If all you truly want is a good, beautiful woman with good, beautiful values, then consider what women want when they’re not currently in party, adventure, or revenge-on-husband/ex-boyfriend mode. They want to feel emotionally, physically, socially, and financially secure. They want a confident, loving man with money, high social status, and a purpose. Sure, you might acquire high social status among your peers when you have sex with plenty of random hotties, but that’s not actual power, and it doesn’t generate money, and it probably doesn’t give you a purpose in life.
That’s, by the way, why some professional pickup artists are so insanely good with girls. Sure, they have mad experience, but just as critical as their skills and experience are their attitude and social status when they’re in a club. They aren’t in the club primarily to get laid, but to master their craft that expresses their passion and makes them money. They’re there to lead other men, to work and hustle, and to fulfill a deeper purpose. They’re actively doing their True Will, and that’s what makes them so attractive. Consider, however, that one man’s greatest hustle can be another man’s greatest distraction.
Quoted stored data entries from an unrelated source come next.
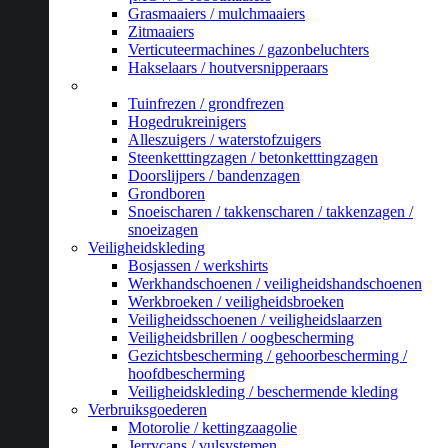
Grasmaaiers / mulchmaaiers
Zitmaaiers
Verticuteermachines / gazonbeluchters
Hakselaars / houtversnipperaars
_
Tuinfrezen / grondfrezen
Hogedrukreinigers
Alleszuigers / waterstofzuigers
Steenketttingzagen / betonketttingzagen
Doorslijpers / bandenzagen
Grondboren
Snoeischaren / takkenscharen / takkenzagen /
snoeizagen
Veiligheidskleding
Bosjassen / werkshirts
Werkhandschoenen / veiligheidshandschoenen
Werkbroeken / veiligheidsbroeken
Veiligheidsschoenen / veiligheidslaarzen
Veiligheidsbrillen / oogbescherming
Gezichtsbescherming / gehoorbescherming /
hoofdbescherming
Veiligheidskleding / beschermende kleding
Verbruiksgoederen
Motorolie / kettingzaagolie
Jerrycans / vulsystemen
Professional pickup artists have found a way to integrate getting laid into a greater mission, their business and purpose, which I deem ingenious. You find the same brilliancy in horny Yoga teachers, fitness coaches, rappers, rock stars, porn actors, YouTube ‘pranksters’, photographers, and so forth. They all get laid around their work. This might be the best of all possible worlds: to find a way of acquiring wealth and social status that immediately promotes your sex life.
But if you don’t want to turn your pickup journey into a career, you have to decide:
- Do you want to live a full-time player lifestyle and neglect your other ambitions until you’ve gotten it all out of your system? Consider that you may be using junk sex to avoid dealing with deeper issues, and you may regret having wasted much of your precious time and attention on fucking strangers—with fucking condoms. (Caution: I haven’t ever fully committed to this option myself, so I’m talking out of my ass here. Don’t listen to me, do what you want.)
- Do you want to do without a rich sex live based on cold approach pickup and transform your sexual energy into entrepreneurial or artistic energy, work hard, and do your True Will? Consider that your priorities may be skewed by fear, low testosterone, or overconsumption of porn.
Yet even if you choose option 2, you can still learn to build some attentional flexibility and hit on chicks as you go about your day. In that case, you probably won’t be playing the numbers game hard enough for having a dense succession of lays (unless you already have a good rotation of casual sex partners to fill in the gaps), but don’t forget that picking up girls is a skill and, as with every skill, you use it or lose it.